■ **What this task involves**: Set down every entry again exactly as it stands below.

[Stored data]

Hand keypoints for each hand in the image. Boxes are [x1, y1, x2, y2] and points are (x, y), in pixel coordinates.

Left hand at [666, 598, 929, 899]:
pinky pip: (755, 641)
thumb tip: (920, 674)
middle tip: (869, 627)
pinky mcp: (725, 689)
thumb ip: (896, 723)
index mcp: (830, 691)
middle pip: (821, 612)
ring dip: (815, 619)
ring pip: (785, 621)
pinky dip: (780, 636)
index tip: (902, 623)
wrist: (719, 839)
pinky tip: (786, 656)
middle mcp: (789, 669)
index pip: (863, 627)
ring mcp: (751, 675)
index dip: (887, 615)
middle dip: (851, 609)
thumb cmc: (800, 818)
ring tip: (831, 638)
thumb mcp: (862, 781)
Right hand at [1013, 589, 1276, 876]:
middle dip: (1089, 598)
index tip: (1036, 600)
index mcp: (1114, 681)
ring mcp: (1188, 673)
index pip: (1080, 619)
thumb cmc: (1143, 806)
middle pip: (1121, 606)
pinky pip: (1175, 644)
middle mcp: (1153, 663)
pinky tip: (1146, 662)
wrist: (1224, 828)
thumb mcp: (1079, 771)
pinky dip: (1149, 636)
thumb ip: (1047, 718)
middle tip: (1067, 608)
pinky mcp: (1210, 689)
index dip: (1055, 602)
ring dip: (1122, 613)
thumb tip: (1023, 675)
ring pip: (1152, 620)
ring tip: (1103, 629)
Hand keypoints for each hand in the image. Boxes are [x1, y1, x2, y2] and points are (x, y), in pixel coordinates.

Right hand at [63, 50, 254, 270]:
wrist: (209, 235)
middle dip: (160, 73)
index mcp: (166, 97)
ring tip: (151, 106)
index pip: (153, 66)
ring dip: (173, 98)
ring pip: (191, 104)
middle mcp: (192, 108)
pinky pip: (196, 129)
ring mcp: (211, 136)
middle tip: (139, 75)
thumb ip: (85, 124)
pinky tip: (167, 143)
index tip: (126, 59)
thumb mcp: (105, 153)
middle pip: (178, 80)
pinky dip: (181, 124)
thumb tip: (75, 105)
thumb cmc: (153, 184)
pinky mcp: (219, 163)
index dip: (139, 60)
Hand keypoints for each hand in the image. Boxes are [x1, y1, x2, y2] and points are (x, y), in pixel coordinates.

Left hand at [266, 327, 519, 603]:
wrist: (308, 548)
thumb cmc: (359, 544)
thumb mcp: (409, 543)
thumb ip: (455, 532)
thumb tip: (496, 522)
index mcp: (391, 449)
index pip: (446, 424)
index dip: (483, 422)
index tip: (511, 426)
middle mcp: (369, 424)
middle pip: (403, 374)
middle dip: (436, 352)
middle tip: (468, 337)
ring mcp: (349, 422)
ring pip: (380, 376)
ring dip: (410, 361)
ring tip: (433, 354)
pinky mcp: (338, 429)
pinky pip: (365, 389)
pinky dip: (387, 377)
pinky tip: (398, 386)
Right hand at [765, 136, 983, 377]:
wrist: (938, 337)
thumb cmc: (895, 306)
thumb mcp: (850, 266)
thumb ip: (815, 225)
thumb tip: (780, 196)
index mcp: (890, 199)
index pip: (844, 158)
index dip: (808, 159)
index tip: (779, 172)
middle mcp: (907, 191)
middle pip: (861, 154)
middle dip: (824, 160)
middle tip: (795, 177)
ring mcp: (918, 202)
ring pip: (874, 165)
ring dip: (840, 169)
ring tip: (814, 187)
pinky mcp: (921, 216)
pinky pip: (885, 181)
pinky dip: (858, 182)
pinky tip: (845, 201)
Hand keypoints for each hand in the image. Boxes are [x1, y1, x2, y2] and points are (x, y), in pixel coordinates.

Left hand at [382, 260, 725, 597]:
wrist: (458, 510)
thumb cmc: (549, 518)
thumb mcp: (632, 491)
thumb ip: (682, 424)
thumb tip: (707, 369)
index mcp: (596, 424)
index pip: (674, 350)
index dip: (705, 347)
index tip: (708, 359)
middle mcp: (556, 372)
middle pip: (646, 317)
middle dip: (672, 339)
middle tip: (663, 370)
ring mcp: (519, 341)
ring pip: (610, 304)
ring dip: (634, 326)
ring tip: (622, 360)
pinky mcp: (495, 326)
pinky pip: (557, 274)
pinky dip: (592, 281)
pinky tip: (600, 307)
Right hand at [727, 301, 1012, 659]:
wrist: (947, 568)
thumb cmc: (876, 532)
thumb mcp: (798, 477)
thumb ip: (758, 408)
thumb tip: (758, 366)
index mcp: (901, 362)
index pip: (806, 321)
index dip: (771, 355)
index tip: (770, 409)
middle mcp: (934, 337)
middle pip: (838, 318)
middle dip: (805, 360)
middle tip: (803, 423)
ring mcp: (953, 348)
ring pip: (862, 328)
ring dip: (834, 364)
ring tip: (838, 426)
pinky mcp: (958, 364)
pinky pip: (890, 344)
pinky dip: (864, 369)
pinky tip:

■ **Result of the task**:
Hand keypoints for each hand in the image. Boxes are [x1, y1, x2, y2] and points are (x, y), in pixel coordinates.

Left hand at [666, 598, 929, 899]:
pinky pip: (755, 641)
thumb tip: (920, 674)
middle tip: (869, 627)
pinky mcp: (725, 689)
thumb ip: (896, 723)
index mcp: (830, 691)
middle pip: (821, 612)
ring dip: (815, 619)
ring pip: (785, 621)
pinky dip: (780, 636)
index tip: (902, 623)
wrist: (719, 839)
pinky tip: (786, 656)
middle mcp: (789, 669)
index pip: (863, 627)
ring mcp: (751, 675)
index dip: (887, 615)
middle dip: (851, 609)
thumb cmc: (800, 818)
ring tip: (831, 638)
thumb mcp: (862, 781)
Right hand at [1013, 589, 1276, 876]:
middle dip: (1089, 598)
index tip: (1036, 600)
index mcp: (1114, 681)
ring mcp: (1188, 673)
index pip: (1080, 619)
thumb cmc: (1143, 806)
middle pip: (1121, 606)
pinky pip: (1175, 644)
middle mcp: (1153, 663)
pinky tip: (1146, 662)
wrist: (1224, 828)
thumb mcp: (1079, 771)
pinky dip: (1149, 636)
thumb ip: (1047, 718)
middle tip: (1067, 608)
pinky mcp: (1210, 689)
index dip: (1055, 602)
ring dip: (1122, 613)
thumb tip: (1023, 675)
ring pip: (1152, 620)
ring tip: (1103, 629)
Hand keypoints for each hand in the image. Boxes are [x1, y1, x2, y2] and points are (x, y), in pixel coordinates.

Right hand at [63, 50, 254, 270]:
wrist: (209, 235)
middle dip: (160, 73)
index mcp: (166, 97)
ring tip: (151, 106)
index pip: (153, 66)
ring dip: (173, 98)
ring pip: (191, 104)
middle mcp: (192, 108)
pinky pip: (196, 129)
ring mcp: (211, 136)
middle tip: (139, 75)
thumb ip: (85, 124)
pinky tip: (167, 143)
index tip: (126, 59)
thumb mcp: (105, 153)
middle pip: (178, 80)
pinky dip: (181, 124)
thumb tip: (75, 105)
thumb cmc: (153, 184)
pinky mcp: (219, 163)
index dip: (139, 60)
Hand keypoints for each hand in the image. Boxes are [x1, y1, x2, y2] and points are (x, y), in pixel coordinates.

Left hand at [266, 327, 519, 603]:
wrist: (308, 548)
thumb cmc: (359, 544)
thumb mcp: (409, 543)
thumb ip: (455, 532)
thumb tip: (496, 522)
index mcp: (391, 449)
index pip: (446, 424)
index dip: (483, 422)
index tip: (511, 426)
middle mcp: (369, 424)
middle pip: (403, 374)
middle dip: (436, 352)
middle tip: (468, 337)
ring mcp: (349, 422)
ring pip: (380, 376)
ring dip: (410, 361)
ring tip: (433, 354)
pinky mcp: (338, 429)
pinky pip: (365, 389)
pinky dip: (387, 377)
pinky tip: (398, 386)
Right hand at [765, 136, 983, 377]:
wrist: (938, 337)
thumb cmc: (895, 306)
thumb mcp: (850, 266)
thumb ip: (815, 225)
thumb tip: (780, 196)
index mcp: (890, 199)
index pip: (844, 158)
index dip: (808, 159)
index tip: (779, 172)
middle mcp: (907, 191)
middle pip: (861, 154)
middle dip: (824, 160)
middle tip: (795, 177)
ring mcp: (918, 202)
ring pip: (874, 165)
ring dip: (840, 169)
ring tip: (814, 187)
pinky mcp: (921, 216)
pinky pip: (885, 181)
pinky dip: (858, 182)
pinky tip: (845, 201)
Hand keypoints for each hand in the image. Boxes are [x1, y1, x2, y2] and points are (x, y), in pixel coordinates.

Left hand at [382, 260, 725, 597]:
wrist: (458, 510)
thumb cmc: (549, 518)
thumb mcp: (632, 491)
thumb ip: (682, 424)
thumb tip: (707, 369)
index mcp: (596, 424)
index pip: (674, 350)
index dip: (705, 347)
index tip: (708, 359)
middle mcp: (556, 372)
middle pip: (646, 317)
middle dip: (672, 339)
middle tip: (663, 370)
ring mcp: (519, 341)
ring pip: (610, 304)
ring dip: (634, 326)
ring tip: (622, 360)
pinky mcp: (495, 326)
pinky pip: (557, 274)
pinky dip: (592, 281)
pinky tip: (600, 307)
Right hand at [727, 301, 1012, 659]:
wrist: (947, 568)
thumb cmc: (876, 532)
thumb mcp: (798, 477)
thumb ip: (758, 408)
thumb tip: (758, 366)
index mcp: (901, 362)
index pip: (806, 321)
index dip: (771, 355)
index tip: (770, 409)
middle mcp: (934, 337)
middle pip: (838, 318)
middle dip: (805, 360)
middle tip: (803, 423)
ring mcp: (953, 348)
ring pip: (862, 328)
ring dip: (834, 364)
ring tip: (838, 426)
pinky mcp: (958, 364)
pinky pip: (890, 344)
pinky dip: (864, 369)
pinky tip:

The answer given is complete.